**Página:**

########################################

# Al tin marín



## Argótide

Buenas:

El mes pasado alguien abrió un hilo (que luego fue cerrado por un moderador) llamado "juegos infantiles". Al hablar de los nombres y las rimas usadas en determinados juegos, se mencionó el verso (al parecer, una jitanjáfora porque hasta ahora no he conocido a alguien que sepa qué significa): "_*Tin marín* de dó pingüé, cúcara, mácara, títere fue.  Yo no fui, fue Teté. Pégale, pégale, que este merito fue_" (con variantes según el país). Se usa para elegir algo fortuitamente.
Mi pregunta tiene que ver con la locución adverbial que proviene de esta rima:
*Al tin marín*
que significa "de manera aleatoria, fortuitamente"
Comentándolo con un amigo hondureño, él pensaba que era una expresión común a todos. Pero en el hilo pasado (hoy cerrado), alguien de las Islas Canarias mencionó que normalmente en la península no se conoce esa rima. 
Conclusión, dos preguntas: 
1) ¿Se conoce en España *al tin marín *o hay otra manera de expresar la misma cosa coloquialmente?

2) ¿En cuáles países se usa la locución *al tin marín*?

Gracias.  Salúos.


----------



## Jellby

Yo no la conozco, tampoco conocía "jitanjáfora" (Palabra inventada por el humanista mexicano Alfonso Reyes, 1889-1959), gracias por ambas 

Con el mismo significado yo usaría "pito, pito, gorgorito..." y por lo tanto "al pito pito".

En cuanto a "fortuitamente" no creo que signifique "aleatoriamente".


----------



## Jhoanus

Nosotros usamos esa expresión pero con un par de variantes... Muchos dicen "de tin marin de do pingué" y otros no utilizan ninguna preposicion al principio y solo se dice "tin marin" de hecho, hay una canción de protesta con el nombre Tin Marin.... 

En cuanto a otras opciones yo creo que hay muchisimas variantes en cada epoca... Nosotros en mi infancia utilizabamos una rima que comenzaba con "pepsi cola gratitud...." luego al estar mas grandecito escuchaba a los niños decir "popeye se fue a Peru..." y asi sucesivamente pareciera que cada generacion está maracada por una forma bien particular... Claro está "tin marin" es la generica para todas las generaciones....


----------



## Domtom

-
Es la 1ª vez que oigo/veo (en este caso, veo), _al tin marín _, y creo que en España no es expresión de moneda corriente.

########################################

**Objetivo 1:**
Cambia "hondureño" por "salvadoreño" al reproducir el hilo sobre "al tin marín" de "Comentándolo con un" a "conoce esa rima.".
**Objetivo 2:**
Prolonga el hilo sobre "al tin marín" a partir de su último mensaje.
El material no cumple ninguna función aquí.

########################################

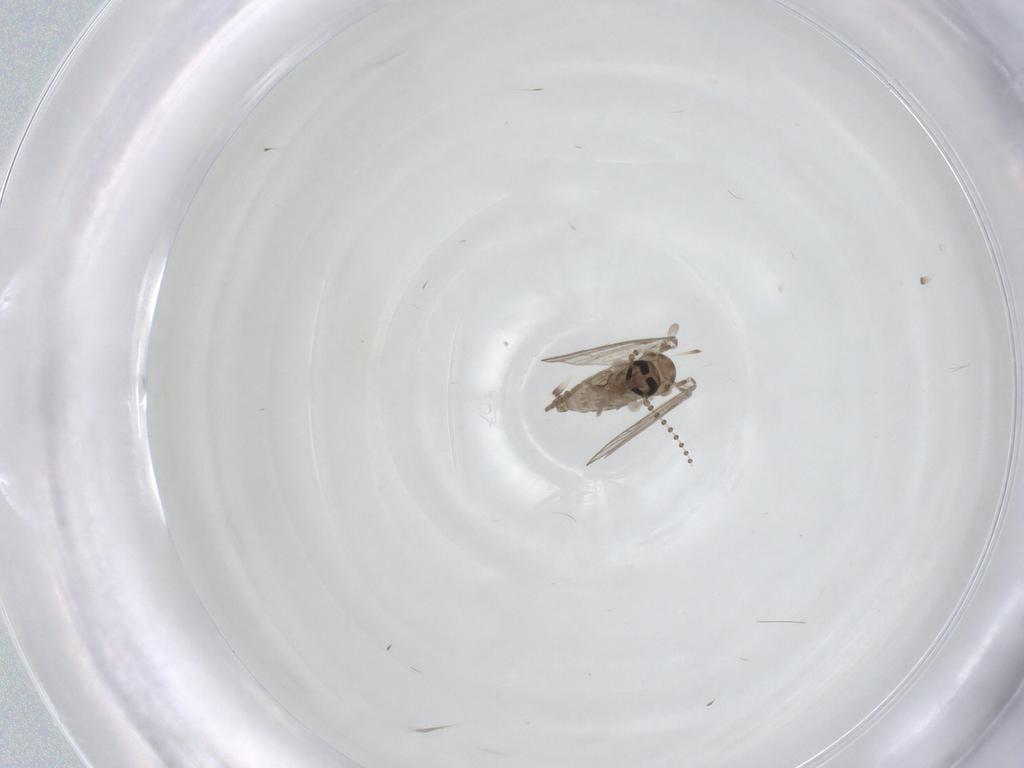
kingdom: Animalia
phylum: Arthropoda
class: Insecta
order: Diptera
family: Psychodidae
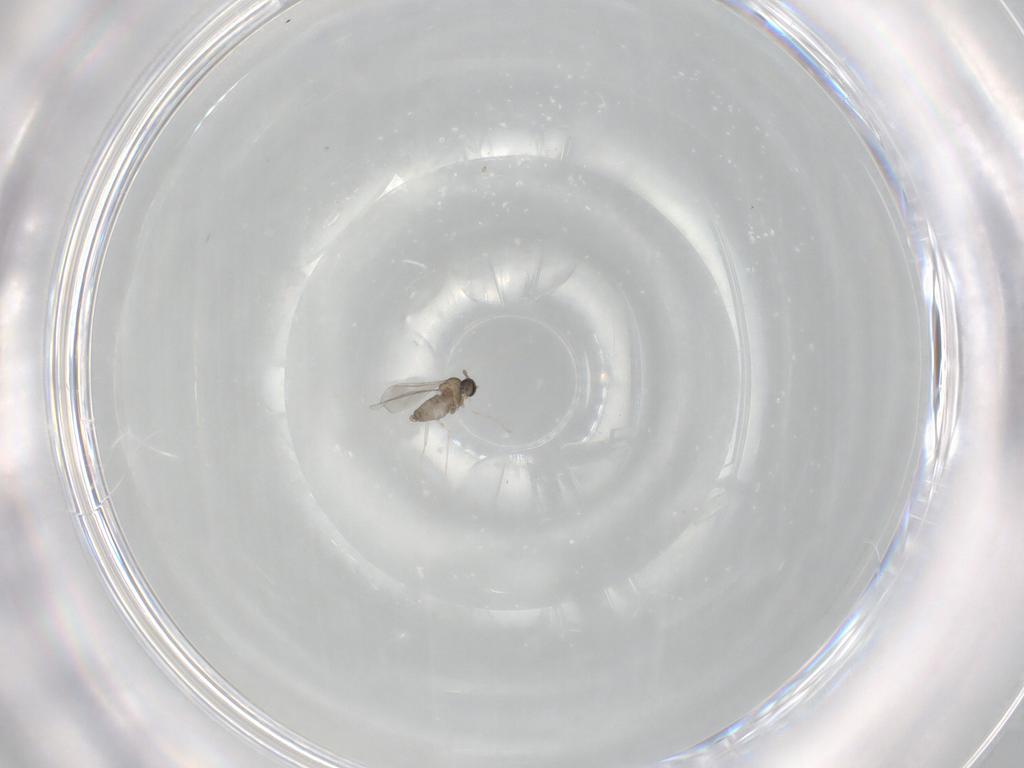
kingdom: Animalia
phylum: Arthropoda
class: Insecta
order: Diptera
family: Cecidomyiidae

########################################

**Resultado 1:**
Comentándolo con un amigo salvadoreño, él pensaba que era una expresión común a todos. Pero en el hilo pasado (hoy cerrado), alguien de las Islas Canarias mencionó que normalmente en la península no se conoce esa rima.

**Resultado 2:**
Lo 1º que me viene a la materia gris, es "a la tum tum", como en el siguiente ejemplo, que copio de Google:

_No se puede pretender que el desarrollo *a la tum tum* otorgue calidad a los trabajos._

_---_

NOTA: No sé si entendí bien la pregunta, luego no sé si vengo al caso con mi respuesta.


----------



## CeltaProscrito

Estoy de acuerdo con JellBy. Aquí en España, al menos en el sur, se usa el "pito pito golgorito" como canción para elegir algo al azar.
Eso sí, también tenemos la expresión: "Al tin tin", que es como significara "al azar", pero más encaminado a "por casualidad".


----------



## Domtom

CeltaProscrito said:


> Estoy de acuerdo con JellBy. Aquí en España, al menos en el sur, se usa el "pito pito golgorito" como canción para elegir algo al azar.
> Eso sí, también tenemos la expresión: "Al tin tin", que es como significara "al azar", pero más encaminado a "por casualidad".


 
Aquí en Cataluña siempre he oído la siguiente canción que debe ayudar a elegir:

Pito, pito, colorito, ¿dónde vas tú, tan bonito? A la acera verdadera, pin, pon, fuera. (Con "fuera" descartas una unidad de cosas / personas de un conjunto; luego repites la operación, hasta quedarte con uno solo.)

Otra, castellana (me la dice mi madre, de La Mancha (Ciudad Real)).:

Pinto, pinto, golgorito, saca la vaca del 25; ¿de qué calleja? La mora vieja, niño estira de esas orejas.


----------



## Antpax

CeltaProscrito said:


> Estoyde acuerdo con JellBy. Aquí en EEspaña, al menos en el sur, se usa el "pito pito golgorito" como canción para elegir algo al azar.
> Eso sí, también tenemos la expresión: "Al tin tin", que es como significara "al azar", pero más encaminado a "por casualidad".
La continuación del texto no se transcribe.